ARP-spoofing works because of the big flaw in ARP, which is that of anybody on the network having the posibilty to repsond to ARP-requests. To prevent machines on the network and routers getting confused we must set up static ARP table and/or configure each of the machines separately.
Blocking ARP replyes from the OS
All major linux distros have the built-in posibilty of blocking random ARP replyes, but it is commonly turned off. To turn on this feature we make “arp_accept” false.
echo 0 > /proc/sys/net/ipv4/conf/all/arp_accept
How add a static entry to a local ARP table (the ARP table on your PC)
arp -s <IP> <MAC>
You can also specify the interface you want the ARP entry to point to
arp -i <INTERFACE> -s <IP> <MAC>
An external file with ARP entries can also be used
arp -f /path/to/file
Static ARP entries aren’t presevered after over reboots, so we have to automate things.
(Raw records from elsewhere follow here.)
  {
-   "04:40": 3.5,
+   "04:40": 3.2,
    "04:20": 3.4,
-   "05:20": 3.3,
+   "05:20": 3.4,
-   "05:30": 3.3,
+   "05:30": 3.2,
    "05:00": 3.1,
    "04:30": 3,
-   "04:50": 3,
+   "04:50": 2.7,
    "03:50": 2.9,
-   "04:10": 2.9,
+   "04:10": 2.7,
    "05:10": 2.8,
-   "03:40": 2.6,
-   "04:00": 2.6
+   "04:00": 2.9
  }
How to make changes permanent
Create an external file, that the system will use to identify the ARP entries, with a MAC and a corresponding IP on each line.
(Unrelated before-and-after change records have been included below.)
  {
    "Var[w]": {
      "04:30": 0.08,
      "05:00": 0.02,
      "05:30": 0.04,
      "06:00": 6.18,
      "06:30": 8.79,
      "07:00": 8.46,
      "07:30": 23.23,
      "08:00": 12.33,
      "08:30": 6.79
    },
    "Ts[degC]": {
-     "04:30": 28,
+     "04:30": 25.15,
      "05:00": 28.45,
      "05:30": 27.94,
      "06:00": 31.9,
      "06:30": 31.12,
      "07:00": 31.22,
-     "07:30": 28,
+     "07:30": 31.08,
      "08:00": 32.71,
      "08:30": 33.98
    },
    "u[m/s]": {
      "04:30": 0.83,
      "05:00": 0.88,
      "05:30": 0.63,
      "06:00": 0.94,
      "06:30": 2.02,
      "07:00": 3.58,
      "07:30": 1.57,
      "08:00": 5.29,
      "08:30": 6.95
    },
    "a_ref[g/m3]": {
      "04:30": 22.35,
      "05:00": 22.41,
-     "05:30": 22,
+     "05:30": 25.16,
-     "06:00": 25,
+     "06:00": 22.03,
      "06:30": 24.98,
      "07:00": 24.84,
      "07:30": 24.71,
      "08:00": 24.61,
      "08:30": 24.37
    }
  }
The external file must be loaded at each boot (actually each time the network interface “go up”). To do this we must edit the /etc/network/interfaces file.
echo “post-up arp -f /etc/ethers” >> /etc/network/interface
To check if it’s working, reboot your machine and check your ARP table.You should see a permanent entry (marked with PERM).
arp -a -n
For a small home network, where you have a PC, several mobile devices and a router this is relatively easy to set up. To make things even more sure, we can also modify the routers ARP table, if it’s posible, but this is for another post.
For middle-size/big networks setting static ARP entries can be an issue. The solution for this is using dedicated hardware or using the current hardwares features (Port security features in switches)
For any kind of network, a dedicated software can also be helpful, such as ArpWatch.